* [DOCUMENT SECTION]:
*** Begin section ***
Kurt Siodmak
Curtis Siodmak

Born August 10, 1902 in Dresden, Germany. Curt experienced the destruction and deprivation of WW I in his native Germany. Following the war, adversity continued with the economy in a shambles, inflation rampant, and general malaise in the economy. Curt was schooled at the University of Dresden and the University of Stuttgart, as well as the University of Zurich, Switzerland, where he earned a degree in mathematics. After university, Siodmak worked as a freelance writer, reporter, and railway engineer. His studies inspired him to become a writer, his favored genre SF. He foresaw the laser, radar, and the major role of the aircraft carrier in his works.

Germany struggled to overcome it's troubles, and along with its rise, so rose the fortunes of young Curt. He had a period of success during which he worked compulsively as an author and screenwriter. His first experience as a screenwriter came in 1922, when he was hired to write script cards for the German version of Mack Sennett's Keystone Kops comedy films.

Curt, along with future wife Henrietta Ema de Perrot, signed as extras in the silent SF classic Metropolis in 1926. They did this to gain access to the closed set and director Fritz Lang, planning to write an article about the film and it's director. Curt and Ms. de Perrot were to wed in 1931, and stayed married until his death. They were the parents of one child, a son named Geoffrey Curt.

During the period of 1929-1933 he saw the publication of 14 novels as well as seven screenplays. Along with this output Curt also directed films, but was always overshadowed by his famous brother Robert Siodmak. Robert had directed several of Curt's works while still in Germany. Ironically, when they had emigrated to America, Robert promptly fired Curt from Son of Dracula in 1943, and also had Curt's script rewritten by Eric Taylor, leaving Curt with only story credit.

With the rise of National Socialism, it became increasingly difficult for Jewish artists to earn a living. Curt, along with multitudes of fellow Jews, fled before the rising Nazi tide. Curt first went to France, then to England, where he found work (1934-37) with the British International Picture Company. Following the collapse of the British film industry in 1937, Curtand finally made the move to America. He became a naturalized citizen and was a member of the OSS, utilizing his writing skills against Nazi Germany.
*** End section ***
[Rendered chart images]
*** Begin section ***
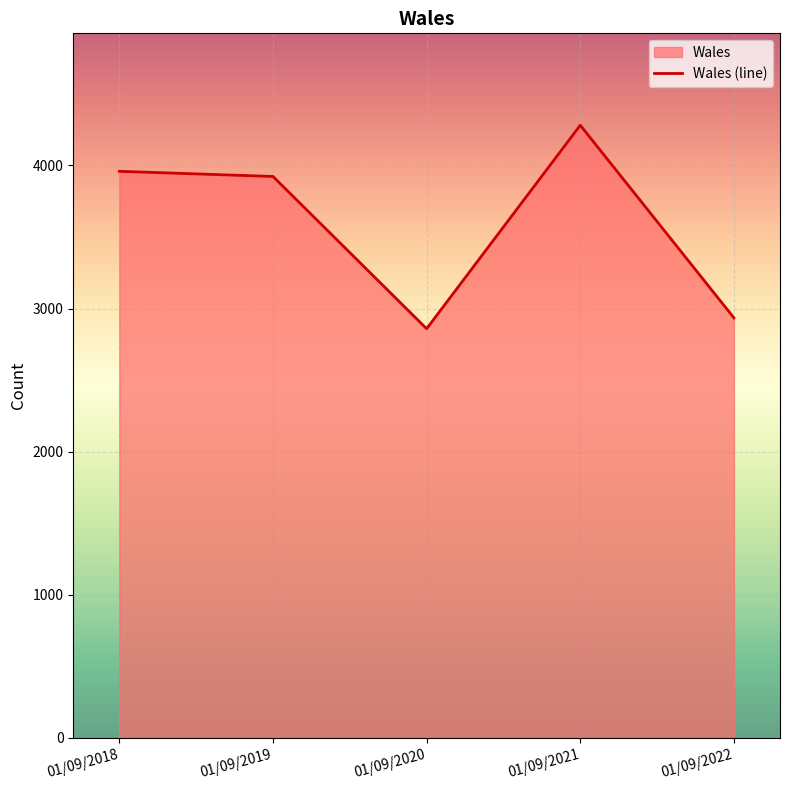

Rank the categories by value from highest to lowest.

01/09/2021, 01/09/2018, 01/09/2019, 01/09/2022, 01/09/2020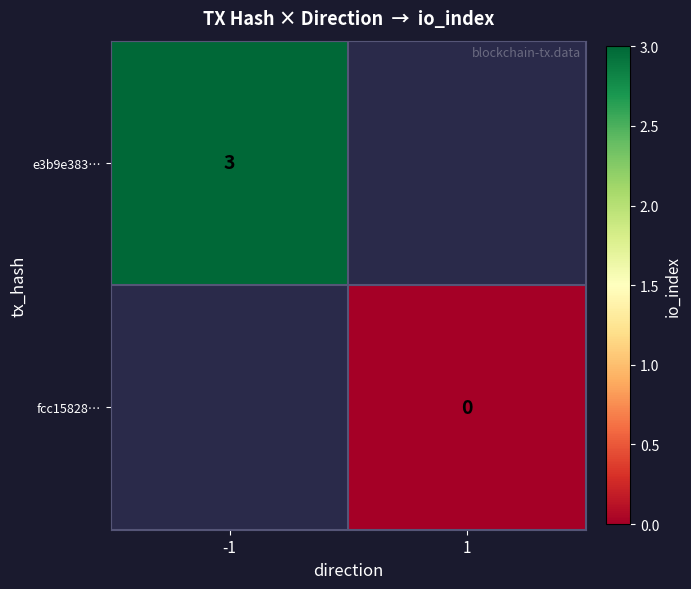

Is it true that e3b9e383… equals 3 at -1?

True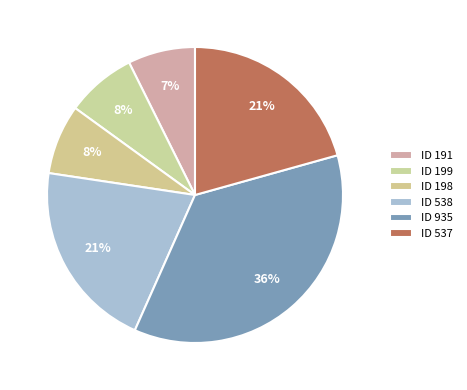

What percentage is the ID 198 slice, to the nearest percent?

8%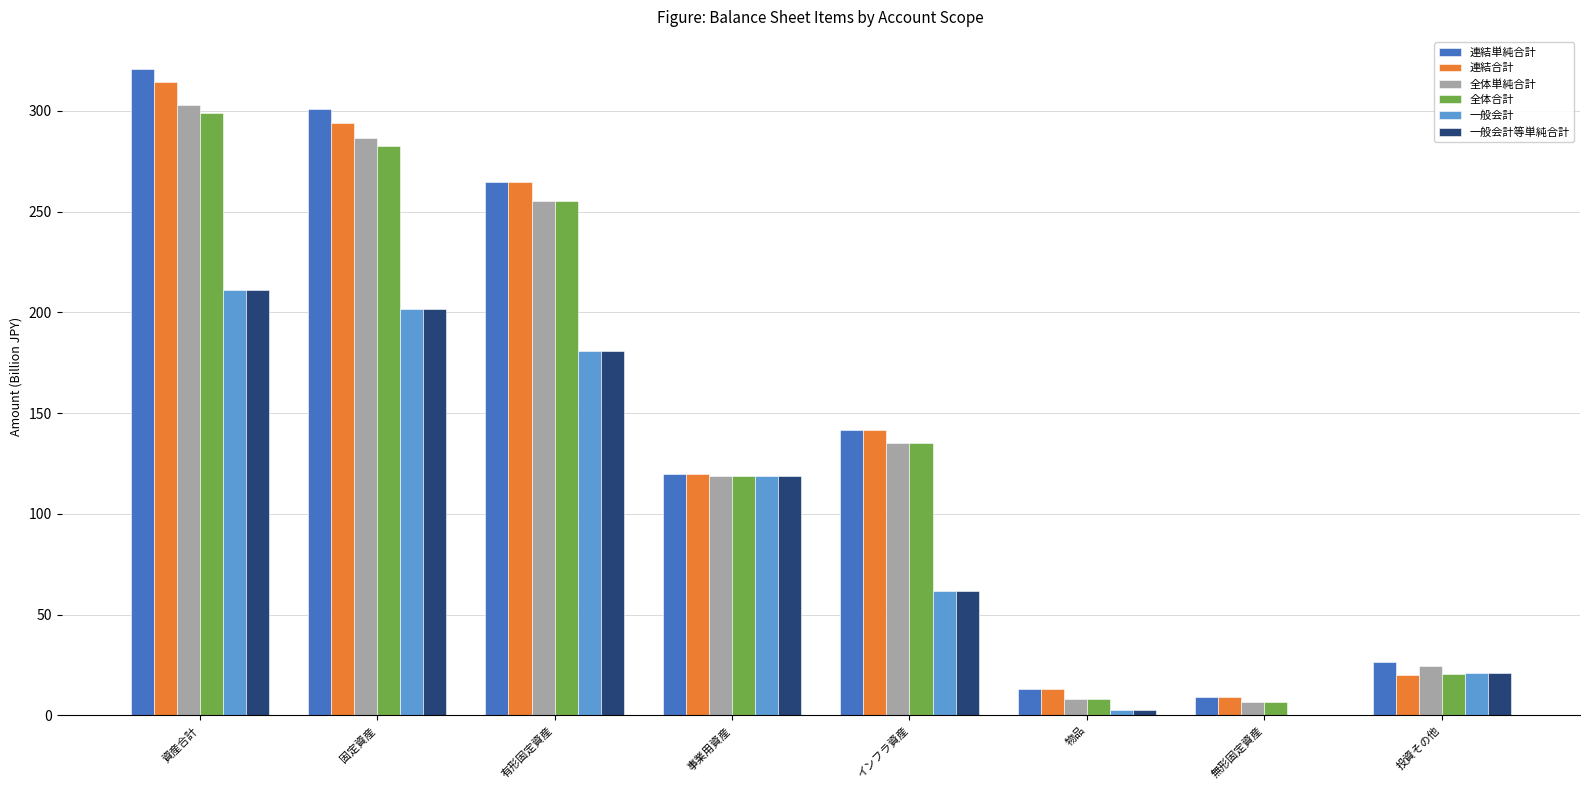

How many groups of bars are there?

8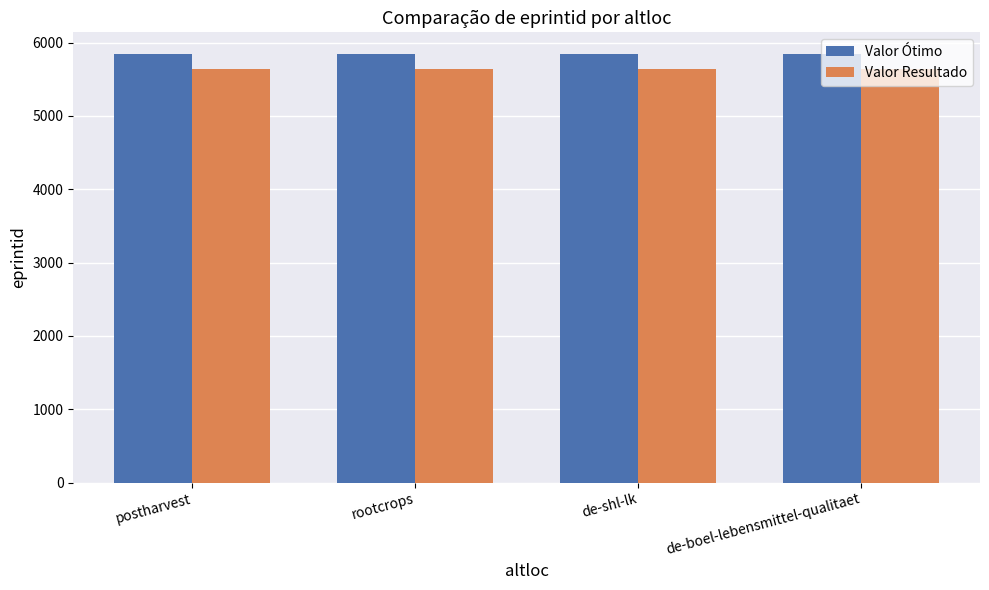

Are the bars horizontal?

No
*** End section ***
* [PROMPT 1]: Please write out the passage of the Curt Siodmak biography starting at "Kurt Siodmak" and ending at "in his works.".
* [PROMPT 2]: Carry the Curt Siodmak biography forward from its last sentence.

* [EXPECTED OUTPUT 1]:
Kurt Siodmak
Curtis Siodmak

Born August 10, 1902 in Dresden, Germany. Curt experienced the destruction and deprivation of WW I in his native Germany. Following the war, adversity continued with the economy in a shambles, inflation rampant, and general malaise in the economy. Curt was schooled at the University of Dresden and the University of Stuttgart, as well as the University of Zurich, Switzerland, where he earned a degree in mathematics. After university, Siodmak worked as a freelance writer, reporter, and railway engineer. His studies inspired him to become a writer, his favored genre SF. He foresaw the laser, radar, and the major role of the aircraft carrier in his works.

* [EXPECTED OUTPUT 2]:
Siodmak credits the Nazis with forcing him to move, forcing him to learn a foreign language to continue his craft. In an interview he is quoted as saying "Every night I say Heil Hitler, because without the son of a bitch I wouldn't be in Three Rivers, California, I'd still be in Berlin!"

Siodmak's fame came with his arrival in Hollywood. He is credited with over 50 films as scriptwriter/ director/ producer. His legacy is in the stable of classic horror films, beginning in the 1940s with The Invisible Man Returns, Black Friday, and The Ape. His work is credited with powering the wave of horror films in the 40s and influencing many others. He is regarded as being not a great writer, but making up for it with an amazingly prolific output. He reinvigorated Universal Studios' monster managerie (The Invisible Man and Dracula) while creating the Wolf Man concept. Most of the popular werewolf lore which became ingrained in a generation of moviegoers was borne of Siodmak's pen. Siodmak is the creator of the concept of multiple monsters in the same film, such as Frankenstein Meets the Wolf man. A whole subclass of these features followed.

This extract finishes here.